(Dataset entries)
━━━━━━━━━━━━━━━━━━━━━━━━━━━━━━

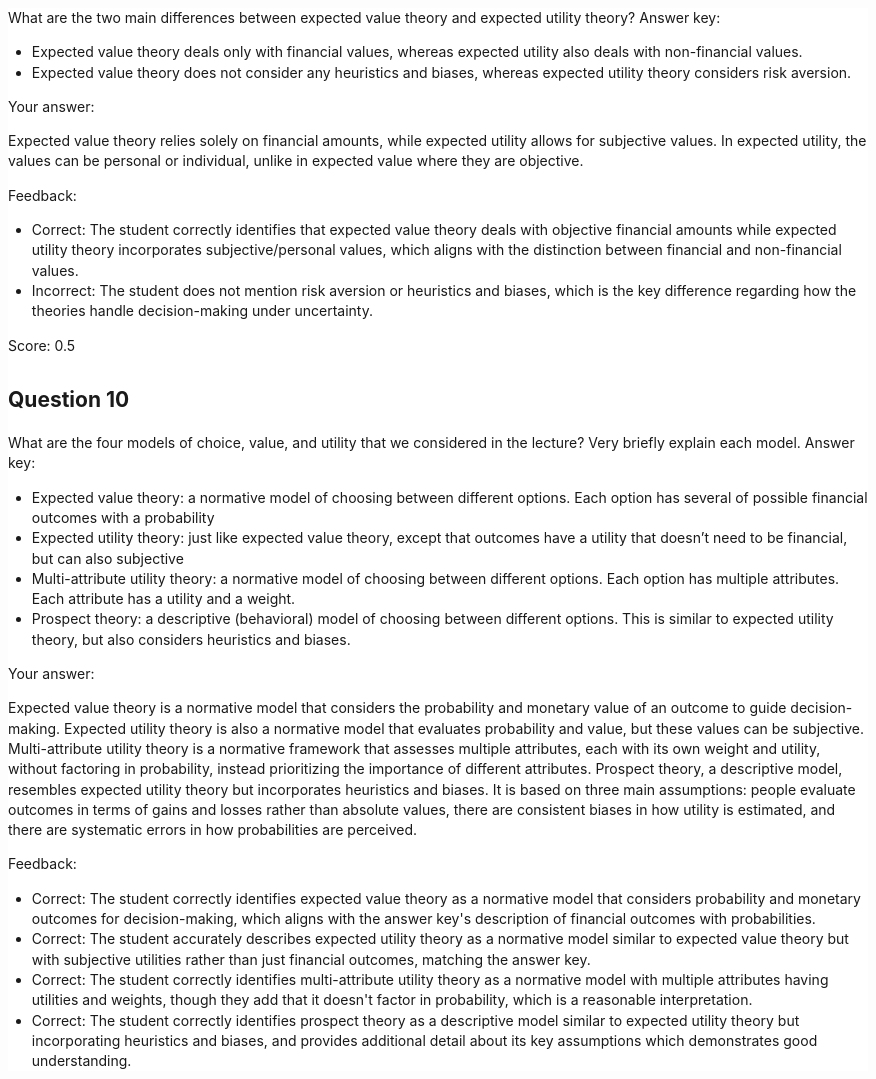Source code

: What are the two main differences between expected value theory and expected utility theory?
Answer key:

- Expected value theory deals only with financial values, whereas expected utility also deals with non-financial values.
- Expected value theory does not consider any heuristics and biases, whereas expected utility theory considers risk aversion.

Your answer:

Expected value theory relies solely on financial amounts, while expected utility allows for subjective values. In expected utility, the values can be personal or individual, unlike in expected value where they are objective.

Feedback:

- Correct: The student correctly identifies that expected value theory deals with objective financial amounts while expected utility theory incorporates subjective/personal values, which aligns with the distinction between financial and non-financial values.
- Incorrect: The student does not mention risk aversion or heuristics and biases, which is the key difference regarding how the theories handle decision-making under uncertainty.

Score: 0.5

## Question 10
            
What are the four models of choice, value, and utility that we considered in the lecture? Very briefly explain each model.
Answer key:

- Expected value theory: a normative model of choosing between different options. Each option has several of possible financial outcomes with a probability
- Expected utility theory: just like expected value theory, except that outcomes have a utility that doesn’t need to be financial, but can also subjective
- Multi-attribute utility theory: a normative model of choosing between different options. Each option has multiple attributes. Each attribute has a utility and a weight.
- Prospect theory: a descriptive (behavioral) model of choosing between different options. This is similar to expected utility theory, but also considers heuristics and biases.

Your answer:

Expected value theory is a normative model that considers the probability and monetary value of an outcome to guide decision-making. Expected utility theory is also a normative model that evaluates probability and value, but these values can be subjective. Multi-attribute utility theory is a normative framework that assesses multiple attributes, each with its own weight and utility, without factoring in probability, instead prioritizing the importance of different attributes. Prospect theory, a descriptive model, resembles expected utility theory but incorporates heuristics and biases. It is based on three main assumptions: people evaluate outcomes in terms of gains and losses rather than absolute values, there are consistent biases in how utility is estimated, and there are systematic errors in how probabilities are perceived.

Feedback:

- Correct: The student correctly identifies expected value theory as a normative model that considers probability and monetary outcomes for decision-making, which aligns with the answer key's description of financial outcomes with probabilities.
- Correct: The student accurately describes expected utility theory as a normative model similar to expected value theory but with subjective utilities rather than just financial outcomes, matching the answer key.
- Correct: The student correctly identifies multi-attribute utility theory as a normative model with multiple attributes having utilities and weights, though they add that it doesn't factor in probability, which is a reasonable interpretation.
- Correct: The student correctly identifies prospect theory as a descriptive model similar to expected utility theory but incorporating heuristics and biases, and provides additional detail about its key assumptions which demonstrates good understanding.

━━━━━━━━━━━━━━━━━━━━━━━━━━━━━━

== JOB ==
Word for word, retype the lines from the one containing "Expected value theory is" through the final line of the data, including both ends and nothing more.

== OUTPUT FOR THIS TASK ==
Expected value theory is a normative model that considers the probability and monetary value of an outcome to guide decision-making. Expected utility theory is also a normative model that evaluates probability and value, but these values can be subjective. Multi-attribute utility theory is a normative framework that assesses multiple attributes, each with its own weight and utility, without factoring in probability, instead prioritizing the importance of different attributes. Prospect theory, a descriptive model, resembles expected utility theory but incorporates heuristics and biases. It is based on three main assumptions: people evaluate outcomes in terms of gains and losses rather than absolute values, there are consistent biases in how utility is estimated, and there are systematic errors in how probabilities are perceived.

Feedback:

- Correct: The student correctly identifies expected value theory as a normative model that considers probability and monetary outcomes for decision-making, which aligns with the answer key's description of financial outcomes with probabilities.
- Correct: The student accurately describes expected utility theory as a normative model similar to expected value theory but with subjective utilities rather than just financial outcomes, matching the answer key.
- Correct: The student correctly identifies multi-attribute utility theory as a normative model with multiple attributes having utilities and weights, though they add that it doesn't factor in probability, which is a reasonable interpretation.
- Correct: The student correctly identifies prospect theory as a descriptive model similar to expected utility theory but incorporating heuristics and biases, and provides additional detail about its key assumptions which demonstrates good understanding.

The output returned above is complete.